# [Directive]
Render every line of the data exactly as written, and leave out the pictures.

# [Source data]
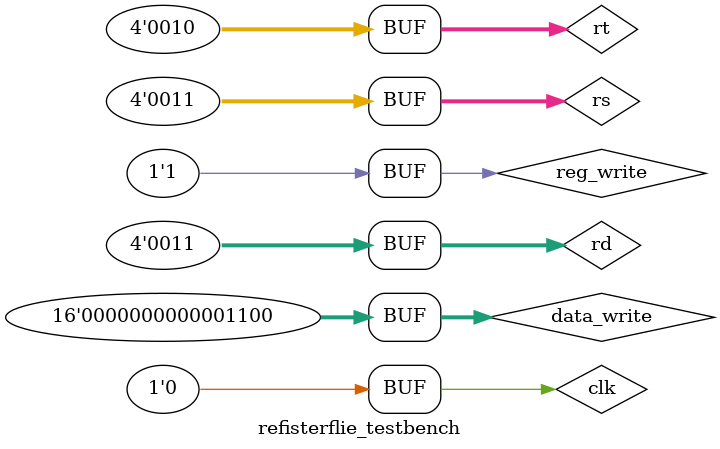
<source format=v>
`timescale 1ns / 1ps

module refisterflie_testbench;

	// Inputs
	reg clk;
	reg [3:0] rs;
	reg [3:0] rt;
	reg [3:0] rd;
	reg [15:0] data_write;
	reg reg_write;

	// Outputs
	wire [15:0] data_read_1;
	wire [15:0] data_read_2;

	// Instantiate the Unit Under Test (UUT)
	RegisterFile uut (
		.clk(clk), 
		.rs(rs), 
		.rt(rt), 
		.rd(rd), 
		.data_write(data_write), 
		.reg_write(reg_write), 
		.data_read_1(data_read_1), 
		.data_read_2(data_read_2)
	);

	initial begin
	
		clk = 0;
		
		#20 {clk, rs, rt, rd, data_write, reg_write} = {1'b1, 4'd1, 4'd2, 4'd3, 16'd12, 1'b0};
		#20 clk = 0;
		
		#20 {clk, reg_write, rs} = {1'b1, 1'b1, 4'd3};
		#20 clk = 0;

	end
      
endmodule


</source>
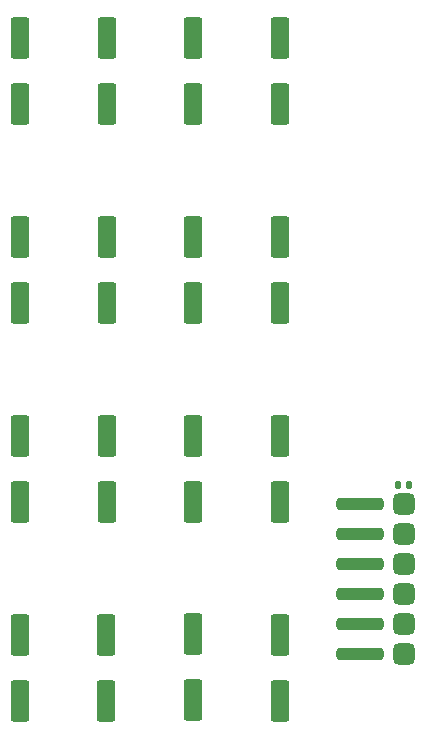
<source format=gbp>
G04 Layer: BottomSilkscreenLayer*
G04 EasyEDA v6.5.25, 2024-03-23 21:11:36*

G04 Gerber Generator version 0.2*
G04 Scale: 100 percent, Rotated: No, Reflected: No *
G04 Dimensions in millimeters  *
G04 leading zeros omitted , absolute positions ,3 integer and 6 decimal *
%TF.GenerationSoftware,KiCad,Pcbnew,7.0.9*%
%TF.CreationDate,2025-01-01T13:08:25+08:00*%
%TF.ProjectId,ver0.1-rounded,76657230-2e31-42d7-926f-756e6465642e,rev?*%
%TF.SameCoordinates,Original*%
%TF.FileFunction,Paste,Bot*%
%TF.FilePolarity,Positive*%
%FSLAX46Y46*%
G04 Gerber Fmt 4.6, Leading zero omitted, Abs format (unit mm)*
G04 Created by KiCad (PCBNEW 7.0.9) date 2025-01-01 13:08:25*
%MOMM*%
%LPD*%
G01*
G04 APERTURE LIST*
G04 Aperture macros list*
%AMRoundRect*
0 Rectangle with rounded corners*
0 $1 Rounding radius*
0 $2 $3 $4 $5 $6 $7 $8 $9 X,Y pos of 4 corners*
0 Add a 4 corners polygon primitive as box body*
4,1,4,$2,$3,$4,$5,$6,$7,$8,$9,$2,$3,0*
0 Add four circle primitives for the rounded corners*
1,1,$1+$1,$2,$3*
1,1,$1+$1,$4,$5*
1,1,$1+$1,$6,$7*
1,1,$1+$1,$8,$9*
0 Add four rect primitives between the rounded corners*
20,1,$1+$1,$2,$3,$4,$5,0*
20,1,$1+$1,$4,$5,$6,$7,0*
20,1,$1+$1,$6,$7,$8,$9,0*
20,1,$1+$1,$8,$9,$2,$3,0*%
G04 Aperture macros list end*
%ADD10RoundRect,0.254000X-1.752600X0.254000X-1.752600X-0.254000X1.752600X-0.254000X1.752600X0.254000X0*%
%ADD11RoundRect,0.457200X-0.457200X0.457200X-0.457200X-0.457200X0.457200X-0.457200X0.457200X0.457200X0*%
%ADD12RoundRect,0.147500X-0.147500X-0.172500X0.147500X-0.172500X0.147500X0.172500X-0.147500X0.172500X0*%
%ADD13RoundRect,0.250000X-0.550000X1.500000X-0.550000X-1.500000X0.550000X-1.500000X0.550000X1.500000X0*%
G04 APERTURE END LIST*
D10*
%TO.C,U7*%
X177673000Y-116306600D03*
D11*
X181363112Y-116306600D03*
D10*
X177673000Y-118846600D03*
D11*
X181363112Y-118846600D03*
D10*
X177673000Y-121386600D03*
D11*
X181363112Y-121386600D03*
D10*
X177673000Y-123926600D03*
D11*
X181363112Y-123926600D03*
D10*
X177673000Y-126466600D03*
D11*
X181363112Y-126466600D03*
D10*
X177673000Y-129006600D03*
D11*
X181363112Y-129006600D03*
%TD*%
D12*
%TO.C,R43*%
X180871000Y-114706400D03*
X181841000Y-114706400D03*
%TD*%
D13*
%TO.C,C101*%
X156211020Y-116181640D03*
X156211020Y-110581640D03*
%TD*%
%TO.C,C98*%
X170917620Y-116181640D03*
X170917620Y-110581640D03*
%TD*%
%TO.C,C104*%
X163550600Y-82486876D03*
X163550600Y-76886876D03*
%TD*%
%TO.C,C105*%
X148845020Y-132996640D03*
X148845020Y-127396640D03*
%TD*%
%TO.C,C70*%
X170917620Y-132996640D03*
X170917620Y-127396640D03*
%TD*%
%TO.C,C67*%
X156210000Y-82505200D03*
X156210000Y-76905200D03*
%TD*%
%TO.C,C71*%
X148870420Y-99341240D03*
X148870420Y-93741240D03*
%TD*%
%TO.C,C99*%
X148845020Y-116181640D03*
X148845020Y-110581640D03*
%TD*%
%TO.C,C72*%
X163551620Y-99322916D03*
X163551620Y-93722916D03*
%TD*%
%TO.C,C69*%
X148869400Y-82505200D03*
X148869400Y-76905200D03*
%TD*%
%TO.C,C100*%
X170916600Y-82505200D03*
X170916600Y-76905200D03*
%TD*%
%TO.C,C68*%
X170917620Y-99341240D03*
X170917620Y-93741240D03*
%TD*%
%TO.C,C66*%
X163526220Y-132971240D03*
X163526220Y-127371240D03*
%TD*%
%TO.C,C102*%
X163551620Y-116181640D03*
X163551620Y-110581640D03*
%TD*%
%TO.C,C73*%
X156211020Y-99341240D03*
X156211020Y-93741240D03*
%TD*%
%TO.C,C103*%
X156185620Y-132996640D03*
X156185620Y-127396640D03*
%TD*%
M02*

</source>
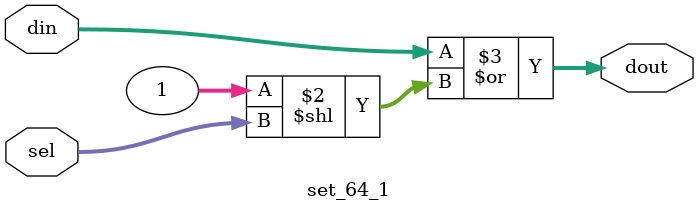
<source format=v>

module set_64_1 (input [6-1:0] sel, input [64-1:0] din, output reg [64-1:0] dout);
  always @* begin dout = din; dout = dout |  (1 << sel); end
endmodule


</source>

# [Written answer]
<source format=v>
`timescale 1ns / 1ps

module refisterflie_testbench;

	// Inputs
	reg clk;
	reg [3:0] rs;
	reg [3:0] rt;
	reg [3:0] rd;
	reg [15:0] data_write;
	reg reg_write;

	// Outputs
	wire [15:0] data_read_1;
	wire [15:0] data_read_2;

	// Instantiate the Unit Under Test (UUT)
	RegisterFile uut (
		.clk(clk), 
		.rs(rs), 
		.rt(rt), 
		.rd(rd), 
		.data_write(data_write), 
		.reg_write(reg_write), 
		.data_read_1(data_read_1), 
		.data_read_2(data_read_2)
	);

	initial begin
	
		clk = 0;
		
		#20 {clk, rs, rt, rd, data_write, reg_write} = {1'b1, 4'd1, 4'd2, 4'd3, 16'd12, 1'b0};
		#20 clk = 0;
		
		#20 {clk, reg_write, rs} = {1'b1, 1'b1, 4'd3};
		#20 clk = 0;

	end
      
endmodule


</source>
<source format=gbp>
G04 Layer: BottomSilkscreenLayer*
G04 EasyEDA v6.5.25, 2024-03-23 21:11:36*

G04 Gerber Generator version 0.2*
G04 Scale: 100 percent, Rotated: No, Reflected: No *
G04 Dimensions in millimeters  *
G04 leading zeros omitted , absolute positions ,3 integer and 6 decimal *
%TF.GenerationSoftware,KiCad,Pcbnew,7.0.9*%
%TF.CreationDate,2025-01-01T13:08:25+08:00*%
%TF.ProjectId,ver0.1-rounded,76657230-2e31-42d7-926f-756e6465642e,rev?*%
%TF.SameCoordinates,Original*%
%TF.FileFunction,Paste,Bot*%
%TF.FilePolarity,Positive*%
%FSLAX46Y46*%
G04 Gerber Fmt 4.6, Leading zero omitted, Abs format (unit mm)*
G04 Created by KiCad (PCBNEW 7.0.9) date 2025-01-01 13:08:25*
%MOMM*%
%LPD*%
G01*
G04 APERTURE LIST*
G04 Aperture macros list*
%AMRoundRect*
0 Rectangle with rounded corners*
0 $1 Rounding radius*
0 $2 $3 $4 $5 $6 $7 $8 $9 X,Y pos of 4 corners*
0 Add a 4 corners polygon primitive as box body*
4,1,4,$2,$3,$4,$5,$6,$7,$8,$9,$2,$3,0*
0 Add four circle primitives for the rounded corners*
1,1,$1+$1,$2,$3*
1,1,$1+$1,$4,$5*
1,1,$1+$1,$6,$7*
1,1,$1+$1,$8,$9*
0 Add four rect primitives between the rounded corners*
20,1,$1+$1,$2,$3,$4,$5,0*
20,1,$1+$1,$4,$5,$6,$7,0*
20,1,$1+$1,$6,$7,$8,$9,0*
20,1,$1+$1,$8,$9,$2,$3,0*%
G04 Aperture macros list end*
%ADD10RoundRect,0.254000X-1.752600X0.254000X-1.752600X-0.254000X1.752600X-0.254000X1.752600X0.254000X0*%
%ADD11RoundRect,0.457200X-0.457200X0.457200X-0.457200X-0.457200X0.457200X-0.457200X0.457200X0.457200X0*%
%ADD12RoundRect,0.147500X-0.147500X-0.172500X0.147500X-0.172500X0.147500X0.172500X-0.147500X0.172500X0*%
%ADD13RoundRect,0.250000X-0.550000X1.500000X-0.550000X-1.500000X0.550000X-1.500000X0.550000X1.500000X0*%
G04 APERTURE END LIST*
D10*
%TO.C,U7*%
X177673000Y-116306600D03*
D11*
X181363112Y-116306600D03*
D10*
X177673000Y-118846600D03*
D11*
X181363112Y-118846600D03*
D10*
X177673000Y-121386600D03*
D11*
X181363112Y-121386600D03*
D10*
X177673000Y-123926600D03*
D11*
X181363112Y-123926600D03*
D10*
X177673000Y-126466600D03*
D11*
X181363112Y-126466600D03*
D10*
X177673000Y-129006600D03*
D11*
X181363112Y-129006600D03*
%TD*%
D12*
%TO.C,R43*%
X180871000Y-114706400D03*
X181841000Y-114706400D03*
%TD*%
D13*
%TO.C,C101*%
X156211020Y-116181640D03*
X156211020Y-110581640D03*
%TD*%
%TO.C,C98*%
X170917620Y-116181640D03*
X170917620Y-110581640D03*
%TD*%
%TO.C,C104*%
X163550600Y-82486876D03*
X163550600Y-76886876D03*
%TD*%
%TO.C,C105*%
X148845020Y-132996640D03*
X148845020Y-127396640D03*
%TD*%
%TO.C,C70*%
X170917620Y-132996640D03*
X170917620Y-127396640D03*
%TD*%
%TO.C,C67*%
X156210000Y-82505200D03*
X156210000Y-76905200D03*
%TD*%
%TO.C,C71*%
X148870420Y-99341240D03*
X148870420Y-93741240D03*
%TD*%
%TO.C,C99*%
X148845020Y-116181640D03*
X148845020Y-110581640D03*
%TD*%
%TO.C,C72*%
X163551620Y-99322916D03*
X163551620Y-93722916D03*
%TD*%
%TO.C,C69*%
X148869400Y-82505200D03*
X148869400Y-76905200D03*
%TD*%
%TO.C,C100*%
X170916600Y-82505200D03*
X170916600Y-76905200D03*
%TD*%
%TO.C,C68*%
X170917620Y-99341240D03*
X170917620Y-93741240D03*
%TD*%
%TO.C,C66*%
X163526220Y-132971240D03*
X163526220Y-127371240D03*
%TD*%
%TO.C,C102*%
X163551620Y-116181640D03*
X163551620Y-110581640D03*
%TD*%
%TO.C,C73*%
X156211020Y-99341240D03*
X156211020Y-93741240D03*
%TD*%
%TO.C,C103*%
X156185620Y-132996640D03*
X156185620Y-127396640D03*
%TD*%
M02*

</source>
<source format=v>

module set_64_1 (input [6-1:0] sel, input [64-1:0] din, output reg [64-1:0] dout);
  always @* begin dout = din; dout = dout |  (1 << sel); end
endmodule


</source>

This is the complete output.